(Records for this exercise)

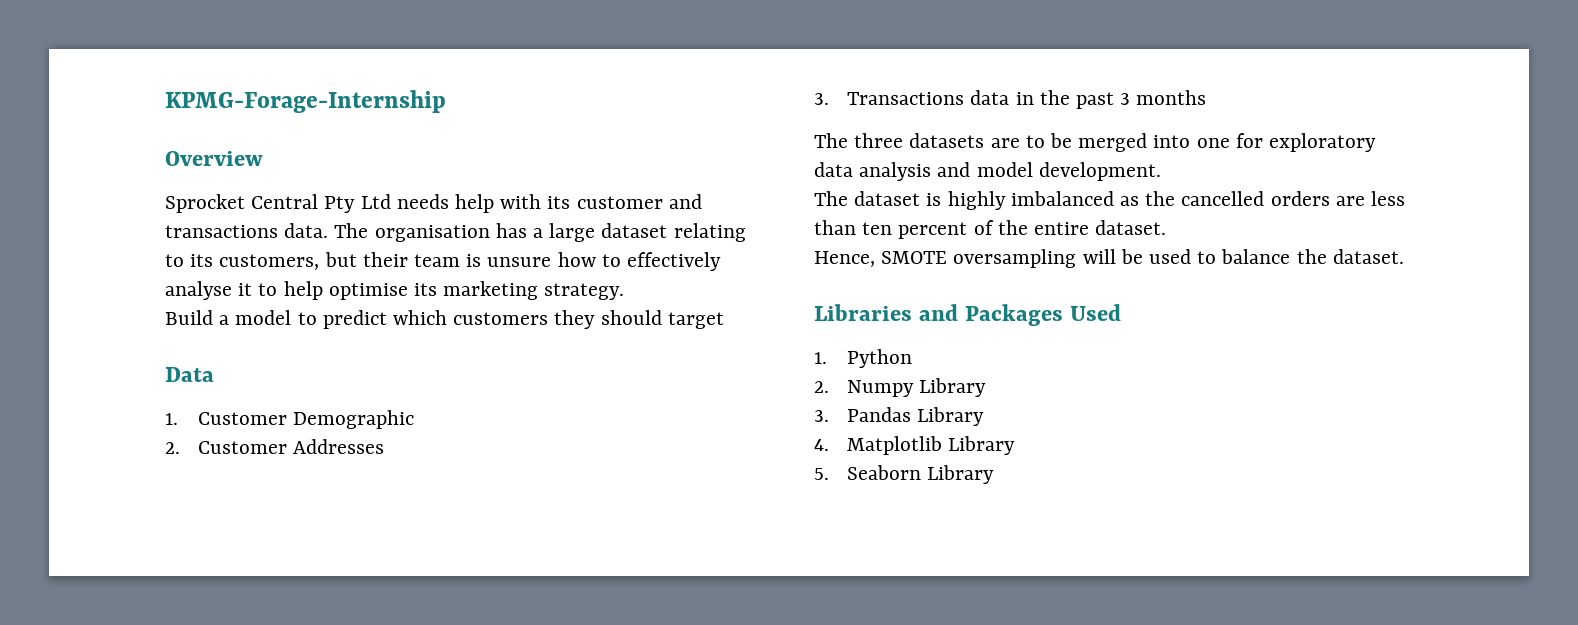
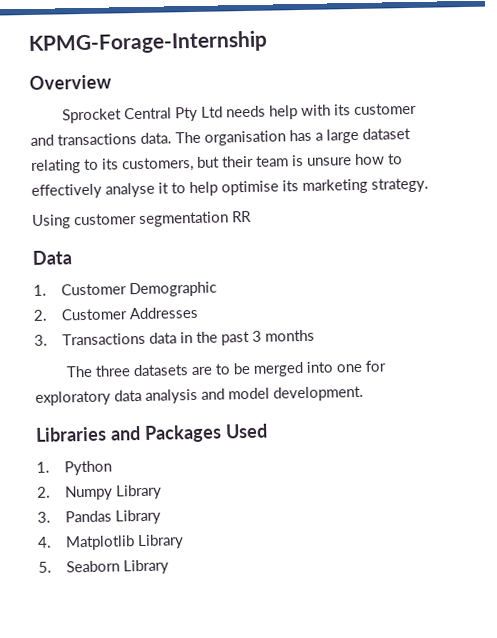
[165,310,724,329] Build a model to predict which customers they should target -> [32,210,252,229] Using customer segmentation RR
[814,191,1406,210] [814,220,1167,239] [814,249,1404,268] // The dataset is highly imbalanced as the cancelled orders are less than ten percent of the entire dataset. // Hence, SMOTE oversampling will be used to balance the dataset. -> (364, 393) none

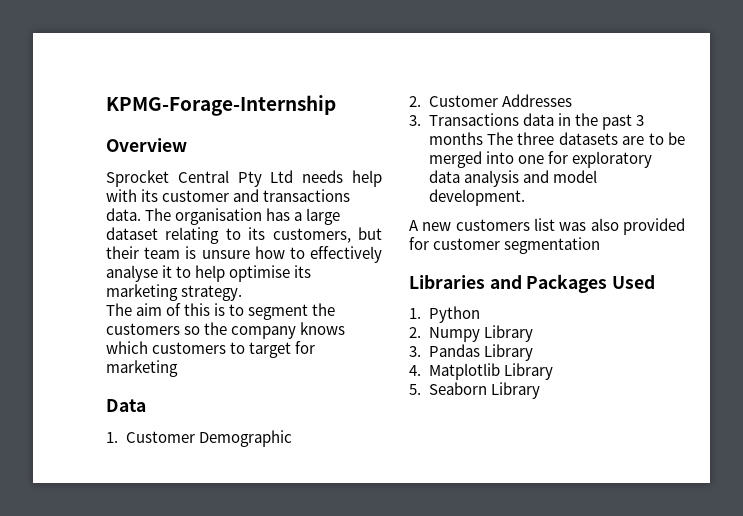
[32,210,252,229] Using customer segmentation RR -> [106,303,336,320] [106,322,346,339] [106,341,316,358] [106,360,178,377] The aim of this is to segment the customers so the company knows which customers to target for marketing
(315, 335) // -> (483, 138) none
(364, 393) none -> [409,218,685,235] [409,237,601,254] // A new customers list was also provided for customer segmentation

(End Records for this exercise)

What is required:
Copy the lines above exactly and exclude every image.

Result of this exercise:
[165,310,724,329] Build a model to predict which customers they should target -> [32,210,252,229] Using customer segmentation RR
[814,191,1406,210] [814,220,1167,239] [814,249,1404,268] // The dataset is highly imbalanced as the cancelled orders are less than ten percent of the entire dataset. // Hence, SMOTE oversampling will be used to balance the dataset. -> (364, 393) none

[32,210,252,229] Using customer segmentation RR -> [106,303,336,320] [106,322,346,339] [106,341,316,358] [106,360,178,377] The aim of this is to segment the customers so the company knows which customers to target for marketing
(315, 335) // -> (483, 138) none
(364, 393) none -> [409,218,685,235] [409,237,601,254] // A new customers list was also provided for customer segmentation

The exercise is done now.